*The data*.
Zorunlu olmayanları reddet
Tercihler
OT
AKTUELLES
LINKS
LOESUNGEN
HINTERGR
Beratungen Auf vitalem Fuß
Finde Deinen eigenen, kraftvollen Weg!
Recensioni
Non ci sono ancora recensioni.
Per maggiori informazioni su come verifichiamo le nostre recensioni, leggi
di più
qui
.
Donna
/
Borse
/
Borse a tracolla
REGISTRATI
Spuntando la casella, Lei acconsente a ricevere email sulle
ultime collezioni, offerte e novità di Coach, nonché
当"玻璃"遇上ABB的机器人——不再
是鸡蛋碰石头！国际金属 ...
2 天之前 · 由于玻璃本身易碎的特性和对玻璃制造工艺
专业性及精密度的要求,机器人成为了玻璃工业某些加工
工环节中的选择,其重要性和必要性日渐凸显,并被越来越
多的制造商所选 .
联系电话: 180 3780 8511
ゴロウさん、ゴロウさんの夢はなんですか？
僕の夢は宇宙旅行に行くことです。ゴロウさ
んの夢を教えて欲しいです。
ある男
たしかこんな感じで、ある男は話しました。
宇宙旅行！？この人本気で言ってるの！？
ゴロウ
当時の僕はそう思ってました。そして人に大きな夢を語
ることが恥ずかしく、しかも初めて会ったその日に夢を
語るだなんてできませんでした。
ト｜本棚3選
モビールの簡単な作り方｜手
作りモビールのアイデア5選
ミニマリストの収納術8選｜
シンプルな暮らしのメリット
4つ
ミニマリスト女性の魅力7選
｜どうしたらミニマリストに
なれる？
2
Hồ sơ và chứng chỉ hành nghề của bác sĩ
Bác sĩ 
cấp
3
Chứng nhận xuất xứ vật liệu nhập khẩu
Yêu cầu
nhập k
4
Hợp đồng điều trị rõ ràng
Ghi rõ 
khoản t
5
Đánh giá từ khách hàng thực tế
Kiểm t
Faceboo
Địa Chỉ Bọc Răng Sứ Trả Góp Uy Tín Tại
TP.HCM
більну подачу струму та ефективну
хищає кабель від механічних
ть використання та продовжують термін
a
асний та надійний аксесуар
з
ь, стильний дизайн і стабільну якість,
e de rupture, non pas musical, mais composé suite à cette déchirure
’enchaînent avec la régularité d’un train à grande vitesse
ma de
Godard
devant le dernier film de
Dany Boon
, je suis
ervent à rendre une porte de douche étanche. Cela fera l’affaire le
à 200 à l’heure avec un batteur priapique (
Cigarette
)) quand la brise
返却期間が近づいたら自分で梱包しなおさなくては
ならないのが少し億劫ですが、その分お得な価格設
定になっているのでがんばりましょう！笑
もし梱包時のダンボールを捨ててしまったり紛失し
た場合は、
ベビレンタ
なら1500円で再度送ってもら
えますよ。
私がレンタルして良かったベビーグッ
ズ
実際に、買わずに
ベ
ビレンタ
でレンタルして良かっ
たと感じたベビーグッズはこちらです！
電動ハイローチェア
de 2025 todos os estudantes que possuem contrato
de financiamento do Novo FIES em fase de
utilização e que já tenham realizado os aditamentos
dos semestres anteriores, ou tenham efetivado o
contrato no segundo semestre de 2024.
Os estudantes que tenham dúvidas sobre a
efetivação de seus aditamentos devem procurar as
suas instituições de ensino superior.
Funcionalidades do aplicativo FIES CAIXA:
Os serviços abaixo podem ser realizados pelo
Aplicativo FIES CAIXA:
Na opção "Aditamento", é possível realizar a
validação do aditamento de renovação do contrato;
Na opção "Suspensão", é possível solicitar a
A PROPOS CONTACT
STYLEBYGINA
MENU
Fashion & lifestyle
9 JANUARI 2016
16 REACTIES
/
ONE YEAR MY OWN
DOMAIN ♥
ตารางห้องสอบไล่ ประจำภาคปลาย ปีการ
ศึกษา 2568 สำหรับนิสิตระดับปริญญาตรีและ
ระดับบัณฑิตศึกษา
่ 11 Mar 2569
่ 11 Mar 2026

*Task details*. Reproduce the entries exactly, but only from their first line to the line holding "是鸡蛋碰石头！国际金属 ...", with that last line kept.

*The completed task*.
Zorunlu olmayanları reddet
Tercihler
OT
AKTUELLES
LINKS
LOESUNGEN
HINTERGR
Beratungen Auf vitalem Fuß
Finde Deinen eigenen, kraftvollen Weg!
Recensioni
Non ci sono ancora recensioni.
Per maggiori informazioni su come verifichiamo le nostre recensioni, leggi
di più
qui
.
Donna
/
Borse
/
Borse a tracolla
REGISTRATI
Spuntando la casella, Lei acconsente a ricevere email sulle
ultime collezioni, offerte e novità di Coach, nonché
当"玻璃"遇上ABB的机器人——不再
是鸡蛋碰石头！国际金属 ...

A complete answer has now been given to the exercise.